• **Exercise instructions**
Can you continue the article on football player Ryan Niblett, starting right after its final sentence?

• **Text under study**
•••

Ryan Niblett

No. 21 – Texas Longhorns
- Position: Wide receiver
- Class: Redshirt Junior

Personal information
- Born: November 17, 2004 (age 21)
- Listed height: 5 ft 10 in (1.78 m)
- Listed weight: 187 lb (85 kg)

Career information
- High school: Eisenhower (Houston, Texas)
- College: Texas (2023–present);

Awards and highlights
- First-team All-American (2025); Second-team All-SEC (2025);
- Stats at ESPN

= Ryan Niblett =

American football player (born 2004)

Ryan Niblett (born November 17, 2004) is an American football wide receiver for the Texas Longhorns.

•••

• **Recorded information**
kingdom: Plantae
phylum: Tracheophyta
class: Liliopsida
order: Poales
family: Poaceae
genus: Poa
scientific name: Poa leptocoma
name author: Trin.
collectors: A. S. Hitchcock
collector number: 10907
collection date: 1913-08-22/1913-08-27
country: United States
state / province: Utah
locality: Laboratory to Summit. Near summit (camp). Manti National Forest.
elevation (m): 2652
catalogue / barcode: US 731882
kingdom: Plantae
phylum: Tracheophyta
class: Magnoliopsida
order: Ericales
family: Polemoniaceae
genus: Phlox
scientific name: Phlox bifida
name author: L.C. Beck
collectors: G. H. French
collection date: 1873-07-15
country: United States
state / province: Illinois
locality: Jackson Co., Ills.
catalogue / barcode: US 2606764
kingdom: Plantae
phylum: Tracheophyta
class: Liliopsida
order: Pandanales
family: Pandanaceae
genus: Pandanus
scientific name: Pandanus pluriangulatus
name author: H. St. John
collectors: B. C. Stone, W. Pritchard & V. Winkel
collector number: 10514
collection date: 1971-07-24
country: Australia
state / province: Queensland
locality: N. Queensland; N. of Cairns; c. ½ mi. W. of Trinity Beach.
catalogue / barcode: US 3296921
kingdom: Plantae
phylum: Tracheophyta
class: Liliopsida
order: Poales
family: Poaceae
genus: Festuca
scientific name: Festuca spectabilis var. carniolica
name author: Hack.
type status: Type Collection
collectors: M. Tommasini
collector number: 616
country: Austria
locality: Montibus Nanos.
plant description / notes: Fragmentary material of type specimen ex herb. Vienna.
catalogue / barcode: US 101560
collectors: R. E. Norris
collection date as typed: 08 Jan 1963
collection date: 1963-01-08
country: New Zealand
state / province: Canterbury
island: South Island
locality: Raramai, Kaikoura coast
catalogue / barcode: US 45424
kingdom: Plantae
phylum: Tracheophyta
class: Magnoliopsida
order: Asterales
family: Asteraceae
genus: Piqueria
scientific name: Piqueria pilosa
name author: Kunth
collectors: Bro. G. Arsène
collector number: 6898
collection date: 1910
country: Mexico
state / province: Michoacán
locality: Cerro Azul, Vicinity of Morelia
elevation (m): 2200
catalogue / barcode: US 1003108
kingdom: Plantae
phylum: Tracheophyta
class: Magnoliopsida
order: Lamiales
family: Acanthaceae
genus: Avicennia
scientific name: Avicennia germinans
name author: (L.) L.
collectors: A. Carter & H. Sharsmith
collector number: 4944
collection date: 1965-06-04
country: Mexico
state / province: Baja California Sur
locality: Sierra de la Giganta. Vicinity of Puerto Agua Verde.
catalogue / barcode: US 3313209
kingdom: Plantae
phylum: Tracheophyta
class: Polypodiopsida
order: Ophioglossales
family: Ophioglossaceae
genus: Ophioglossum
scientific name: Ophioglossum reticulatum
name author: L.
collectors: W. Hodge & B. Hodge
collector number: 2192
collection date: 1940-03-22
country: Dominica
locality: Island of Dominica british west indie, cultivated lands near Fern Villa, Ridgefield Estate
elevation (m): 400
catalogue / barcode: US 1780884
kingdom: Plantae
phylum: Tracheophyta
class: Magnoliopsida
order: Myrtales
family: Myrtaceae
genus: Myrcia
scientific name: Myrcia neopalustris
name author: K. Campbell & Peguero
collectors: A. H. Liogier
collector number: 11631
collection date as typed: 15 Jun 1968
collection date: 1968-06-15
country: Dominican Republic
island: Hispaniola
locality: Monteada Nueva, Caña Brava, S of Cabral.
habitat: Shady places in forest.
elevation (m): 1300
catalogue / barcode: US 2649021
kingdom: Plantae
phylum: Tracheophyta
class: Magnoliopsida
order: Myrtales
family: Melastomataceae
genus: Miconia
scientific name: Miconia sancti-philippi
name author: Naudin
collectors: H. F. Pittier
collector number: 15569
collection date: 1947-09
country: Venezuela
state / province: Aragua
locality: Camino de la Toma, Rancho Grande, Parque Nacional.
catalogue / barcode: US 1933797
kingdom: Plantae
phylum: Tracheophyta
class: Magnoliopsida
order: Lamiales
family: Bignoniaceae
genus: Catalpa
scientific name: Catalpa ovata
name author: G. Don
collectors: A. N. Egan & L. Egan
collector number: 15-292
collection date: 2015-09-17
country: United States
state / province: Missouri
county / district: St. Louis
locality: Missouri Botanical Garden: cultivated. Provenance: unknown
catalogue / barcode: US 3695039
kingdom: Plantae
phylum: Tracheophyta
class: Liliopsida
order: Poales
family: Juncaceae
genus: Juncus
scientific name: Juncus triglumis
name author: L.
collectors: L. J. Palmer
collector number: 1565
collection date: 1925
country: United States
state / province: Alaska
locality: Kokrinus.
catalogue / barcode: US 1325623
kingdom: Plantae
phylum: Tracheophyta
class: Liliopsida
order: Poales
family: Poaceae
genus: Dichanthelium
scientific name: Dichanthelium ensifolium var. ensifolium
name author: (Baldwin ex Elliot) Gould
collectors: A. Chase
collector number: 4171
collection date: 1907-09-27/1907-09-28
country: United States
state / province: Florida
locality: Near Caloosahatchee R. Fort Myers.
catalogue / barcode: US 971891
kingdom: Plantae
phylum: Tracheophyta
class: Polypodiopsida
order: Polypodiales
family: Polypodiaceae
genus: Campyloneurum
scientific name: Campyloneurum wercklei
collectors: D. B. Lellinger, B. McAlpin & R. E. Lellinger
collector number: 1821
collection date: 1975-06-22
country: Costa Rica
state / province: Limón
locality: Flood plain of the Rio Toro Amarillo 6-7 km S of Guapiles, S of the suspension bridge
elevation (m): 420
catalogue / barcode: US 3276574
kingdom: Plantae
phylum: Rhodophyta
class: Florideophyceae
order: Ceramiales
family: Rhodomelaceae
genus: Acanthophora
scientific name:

•••

• **Answer for this exercise**
==Early life==
Niblett attended Eisenhower High School in Houston, Texas. As a senior, he caught 55 passes for 1,088 yards and 10 touchdowns. Coming out of high school, Niblett was rated as a four-star recruit, and the 96th overall player in the class of 2023, and committed to play college football for the Texas Longhorns over offers from other schools such as Alabama, USC, Texas A&M, LSU, and Penn State.

==College career==
As a freshman at the University of Texas at Austin in 2023, Niblett played in three games. During the 2024 season, he rushed for 23 yards and a touchdown on eight carries, while also hauling in three passes for 24 yards. In week 7 of the 2025 season, Niblett returned a punt 75 yards for a touchdown over rival Oklahoma. In week 8, he returned two punts for 88 yards, setting up two scoring drivings for the Longhorns, in a win over Kentucky. In week 9, Niblett took a punt back 79 yards to force overtime in a victory over Mississippi State. For his performance during the 2025 season, he was named a first-team all-American by FWAA.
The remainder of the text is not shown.